After a month of national mourning over the Connecticut school shooting victims, and two weeks of gathering gun control recommendations, the White House is working on its gun control plan Tuesday.
Reports are the plan will encompass everything from mental health and better background checks, to assault rifles and ammunition regulations. The White House is working on its plan right now, and could release it as soon as Wednesday. .
But the Newtown, Conn. parents want action now, and they're already getting it -- at least in New York.
"This is a promise to turn the conversation into actions," said Nicole Hockley the mother of Sandy Hook shooting victim Dylan Hockley. "Things must change. This is the time."
Sandy Hook parents are urging any kind of change that will protect kids, no matter where they are. The White House is hoping to tap into their emotion and energy, and is considering dozens of proposals.
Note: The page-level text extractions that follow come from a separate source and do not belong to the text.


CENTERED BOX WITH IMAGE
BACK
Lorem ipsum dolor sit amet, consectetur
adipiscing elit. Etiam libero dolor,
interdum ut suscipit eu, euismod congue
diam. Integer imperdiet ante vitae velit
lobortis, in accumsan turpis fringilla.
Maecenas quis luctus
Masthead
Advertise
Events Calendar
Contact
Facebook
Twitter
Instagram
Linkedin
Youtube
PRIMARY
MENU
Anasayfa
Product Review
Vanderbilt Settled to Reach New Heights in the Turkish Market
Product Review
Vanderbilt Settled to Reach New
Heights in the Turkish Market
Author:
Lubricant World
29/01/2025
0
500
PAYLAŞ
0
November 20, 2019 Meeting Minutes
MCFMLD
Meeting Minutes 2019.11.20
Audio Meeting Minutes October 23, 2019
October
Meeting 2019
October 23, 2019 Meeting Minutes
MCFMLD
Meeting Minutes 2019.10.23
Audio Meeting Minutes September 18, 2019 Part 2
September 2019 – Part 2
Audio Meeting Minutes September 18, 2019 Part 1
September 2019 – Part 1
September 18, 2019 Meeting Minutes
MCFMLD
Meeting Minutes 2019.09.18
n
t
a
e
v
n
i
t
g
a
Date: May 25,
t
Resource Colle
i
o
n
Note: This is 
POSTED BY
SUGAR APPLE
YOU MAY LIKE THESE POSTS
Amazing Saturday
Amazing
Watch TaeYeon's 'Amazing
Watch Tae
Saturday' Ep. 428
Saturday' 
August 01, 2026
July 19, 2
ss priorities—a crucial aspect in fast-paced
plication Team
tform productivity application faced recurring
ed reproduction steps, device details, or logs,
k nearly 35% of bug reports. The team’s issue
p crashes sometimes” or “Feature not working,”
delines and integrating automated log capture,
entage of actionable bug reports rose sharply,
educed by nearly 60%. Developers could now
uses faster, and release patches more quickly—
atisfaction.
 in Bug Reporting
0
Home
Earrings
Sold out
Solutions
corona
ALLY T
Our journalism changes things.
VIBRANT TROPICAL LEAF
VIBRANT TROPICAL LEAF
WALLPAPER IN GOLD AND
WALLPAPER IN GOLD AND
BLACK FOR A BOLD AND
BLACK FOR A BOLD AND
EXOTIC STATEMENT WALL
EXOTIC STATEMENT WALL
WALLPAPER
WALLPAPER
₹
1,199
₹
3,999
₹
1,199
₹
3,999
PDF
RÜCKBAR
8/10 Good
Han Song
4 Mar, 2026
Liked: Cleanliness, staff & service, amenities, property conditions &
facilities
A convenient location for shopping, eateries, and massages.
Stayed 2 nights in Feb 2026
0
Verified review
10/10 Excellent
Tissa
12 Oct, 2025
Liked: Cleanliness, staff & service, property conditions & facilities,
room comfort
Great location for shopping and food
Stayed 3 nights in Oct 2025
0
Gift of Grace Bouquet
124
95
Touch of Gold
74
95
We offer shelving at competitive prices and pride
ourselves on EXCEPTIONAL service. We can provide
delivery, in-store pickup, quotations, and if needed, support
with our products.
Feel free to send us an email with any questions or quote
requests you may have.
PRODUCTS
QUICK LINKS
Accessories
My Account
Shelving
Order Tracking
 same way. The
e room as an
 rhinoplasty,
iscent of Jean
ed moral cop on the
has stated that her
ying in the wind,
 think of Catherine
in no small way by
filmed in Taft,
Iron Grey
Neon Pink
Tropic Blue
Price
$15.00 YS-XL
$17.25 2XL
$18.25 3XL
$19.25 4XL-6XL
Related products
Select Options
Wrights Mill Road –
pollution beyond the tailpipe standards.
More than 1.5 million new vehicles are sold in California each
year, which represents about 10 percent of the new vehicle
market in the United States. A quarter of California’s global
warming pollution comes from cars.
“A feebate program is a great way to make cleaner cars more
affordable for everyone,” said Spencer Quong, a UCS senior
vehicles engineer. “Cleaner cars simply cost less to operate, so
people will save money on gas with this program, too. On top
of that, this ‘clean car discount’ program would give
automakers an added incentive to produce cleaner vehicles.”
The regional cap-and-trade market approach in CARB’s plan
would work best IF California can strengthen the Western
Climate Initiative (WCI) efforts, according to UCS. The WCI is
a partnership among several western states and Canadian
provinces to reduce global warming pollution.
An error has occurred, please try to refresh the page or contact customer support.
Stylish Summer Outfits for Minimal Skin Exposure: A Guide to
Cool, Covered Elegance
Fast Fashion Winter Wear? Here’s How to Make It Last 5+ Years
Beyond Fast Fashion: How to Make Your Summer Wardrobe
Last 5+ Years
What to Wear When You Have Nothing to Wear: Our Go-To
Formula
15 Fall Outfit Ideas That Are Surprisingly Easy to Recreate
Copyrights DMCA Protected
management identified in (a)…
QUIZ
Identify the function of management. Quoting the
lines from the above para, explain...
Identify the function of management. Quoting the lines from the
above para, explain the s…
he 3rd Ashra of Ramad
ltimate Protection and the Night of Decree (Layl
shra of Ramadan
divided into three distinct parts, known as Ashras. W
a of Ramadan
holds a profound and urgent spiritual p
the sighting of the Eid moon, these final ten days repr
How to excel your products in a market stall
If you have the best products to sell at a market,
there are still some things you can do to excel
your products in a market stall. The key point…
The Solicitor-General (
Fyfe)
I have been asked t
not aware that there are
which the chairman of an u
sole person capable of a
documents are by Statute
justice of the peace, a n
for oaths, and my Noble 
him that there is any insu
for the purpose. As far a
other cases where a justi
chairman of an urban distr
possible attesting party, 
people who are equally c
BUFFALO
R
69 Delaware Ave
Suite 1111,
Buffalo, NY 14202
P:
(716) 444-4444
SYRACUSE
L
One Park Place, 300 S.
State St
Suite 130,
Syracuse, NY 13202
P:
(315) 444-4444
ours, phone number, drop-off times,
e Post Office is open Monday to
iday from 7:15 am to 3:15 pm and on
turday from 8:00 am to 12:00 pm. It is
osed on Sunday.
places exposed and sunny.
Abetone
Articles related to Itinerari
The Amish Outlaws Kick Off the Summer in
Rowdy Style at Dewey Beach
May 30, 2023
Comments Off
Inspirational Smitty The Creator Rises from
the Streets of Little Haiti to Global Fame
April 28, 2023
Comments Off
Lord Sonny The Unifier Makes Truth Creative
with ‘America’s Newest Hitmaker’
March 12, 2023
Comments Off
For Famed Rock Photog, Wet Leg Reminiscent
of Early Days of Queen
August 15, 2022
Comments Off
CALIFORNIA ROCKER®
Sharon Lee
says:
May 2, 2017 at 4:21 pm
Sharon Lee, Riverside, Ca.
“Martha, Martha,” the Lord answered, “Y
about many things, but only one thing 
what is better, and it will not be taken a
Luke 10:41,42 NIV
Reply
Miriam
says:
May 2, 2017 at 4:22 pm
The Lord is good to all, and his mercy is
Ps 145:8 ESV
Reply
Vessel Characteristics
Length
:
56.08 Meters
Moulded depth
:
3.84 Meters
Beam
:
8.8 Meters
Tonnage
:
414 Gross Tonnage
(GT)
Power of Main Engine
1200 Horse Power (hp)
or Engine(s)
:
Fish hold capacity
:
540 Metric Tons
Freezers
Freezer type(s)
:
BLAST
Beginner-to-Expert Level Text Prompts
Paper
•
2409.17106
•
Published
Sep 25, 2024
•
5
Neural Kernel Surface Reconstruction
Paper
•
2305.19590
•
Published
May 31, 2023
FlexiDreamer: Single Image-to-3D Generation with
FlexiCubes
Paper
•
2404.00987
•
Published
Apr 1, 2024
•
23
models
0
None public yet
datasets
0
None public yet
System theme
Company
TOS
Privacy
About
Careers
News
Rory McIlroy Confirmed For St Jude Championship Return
Sources say the vice president's report calls for tougher enforcement of existing laws, more money for schools to hire security and better screenings to keep guns out of the hands of the mentally ill -- things many gun rights groups support.
On the other hand, there are more controversial proposals like banning assault weapons and restrictions on ammo. They may have a tough time getting through Congress, but the New York Senate passed those measures Monday night, along with a provision that would require the reporting of mentally ill people who say they're going to use a gun illegally.
"This is not about taking anyone's rights away, but about securing the right of all New Yorkers to live in a safe and free society," New York Republican State Senator Jeffrey Klein said.
The New York State Assembly is expected to vote on the Senate bill Wednesday. Nationally, the president can sign executive orders on items like enforcement of current laws whenever he would like, but the restrictions on guns and ammunition could take a while to move through Congress.